9. The administration should encourage an early trip to Nigeria by Agriculture Secretary Vilsack.
Leading American agro industry companies and the deans of some of America’s leading agricultural colleges should travel with him to help Nigeria revitalize and grow its agricultural sector. Once self-sufficient in food and one of Africa’s largest exporters of groundnuts, cocoa, cotton and palm oil, Nigeria is now a major food importer. Support for its agricultural sector offers another opportunity for serious and sustained engagement with a country whose population is expected to grow from 180 to more than 400 million by 2035.
10. The administration should also consider revamping the Millennium Challenge Corporation (MCC) to support state governments.
In the past, the MCC has helped only national governments. Given the growing influence of states and the important work being done at the state level, the administration should seek changes in the MCC statute in order to help progressive, honest and forward thinking state governors whose states are performing well, implementing sound development projects and providing improved services to their people.

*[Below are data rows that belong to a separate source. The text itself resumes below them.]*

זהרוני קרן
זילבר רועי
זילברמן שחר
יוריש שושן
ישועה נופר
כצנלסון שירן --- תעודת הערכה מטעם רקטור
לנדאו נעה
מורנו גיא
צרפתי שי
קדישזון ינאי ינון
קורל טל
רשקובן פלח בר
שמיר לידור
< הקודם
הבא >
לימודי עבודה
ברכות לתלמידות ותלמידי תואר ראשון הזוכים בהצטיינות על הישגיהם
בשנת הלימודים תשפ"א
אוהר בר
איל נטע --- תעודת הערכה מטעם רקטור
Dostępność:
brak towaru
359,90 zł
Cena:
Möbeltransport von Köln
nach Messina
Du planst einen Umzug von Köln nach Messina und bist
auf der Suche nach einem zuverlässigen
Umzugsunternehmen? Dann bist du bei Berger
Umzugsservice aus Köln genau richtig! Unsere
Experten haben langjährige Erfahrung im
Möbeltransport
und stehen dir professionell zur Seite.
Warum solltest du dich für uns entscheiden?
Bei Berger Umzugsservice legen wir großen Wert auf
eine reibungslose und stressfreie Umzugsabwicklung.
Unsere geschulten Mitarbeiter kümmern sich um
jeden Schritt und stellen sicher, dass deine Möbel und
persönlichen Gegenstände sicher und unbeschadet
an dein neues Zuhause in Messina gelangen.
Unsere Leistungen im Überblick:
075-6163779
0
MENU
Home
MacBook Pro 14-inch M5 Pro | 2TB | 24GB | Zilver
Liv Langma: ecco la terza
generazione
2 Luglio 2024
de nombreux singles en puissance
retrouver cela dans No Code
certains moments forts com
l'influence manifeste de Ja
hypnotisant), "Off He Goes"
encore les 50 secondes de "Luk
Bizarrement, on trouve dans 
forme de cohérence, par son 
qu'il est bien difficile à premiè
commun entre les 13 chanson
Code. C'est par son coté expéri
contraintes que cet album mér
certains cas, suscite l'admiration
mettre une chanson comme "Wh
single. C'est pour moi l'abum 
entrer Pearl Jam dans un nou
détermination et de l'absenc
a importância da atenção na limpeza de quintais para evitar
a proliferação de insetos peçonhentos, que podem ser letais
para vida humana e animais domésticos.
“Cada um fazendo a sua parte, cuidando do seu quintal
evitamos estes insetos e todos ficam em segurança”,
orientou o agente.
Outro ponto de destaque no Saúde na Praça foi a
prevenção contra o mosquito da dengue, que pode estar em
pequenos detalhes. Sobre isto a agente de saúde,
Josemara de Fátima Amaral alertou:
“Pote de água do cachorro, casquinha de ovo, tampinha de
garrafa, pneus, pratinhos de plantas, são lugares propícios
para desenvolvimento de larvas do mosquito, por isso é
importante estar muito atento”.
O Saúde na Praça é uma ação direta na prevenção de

Nigeria is so important, and the administration should not miss this opportunity to engage with Nigeria’s new government. Strong support for Nigeria will help strengthen its democracy, support its economic growth and enhance its security and stability.
An economically vibrant and democratically robust Nigeria is in the interests of Africa, the United States and the broader global community.
Ambassador Johnnie Carson, who served as assistant secretary of State for Africa during President Obama’s first term and as U.S. ambassador to Kenya, Uganda and Zimbabwe, currently is a senior adviser at the United States Institute of Peace and a visiting senior fellow at Yale University.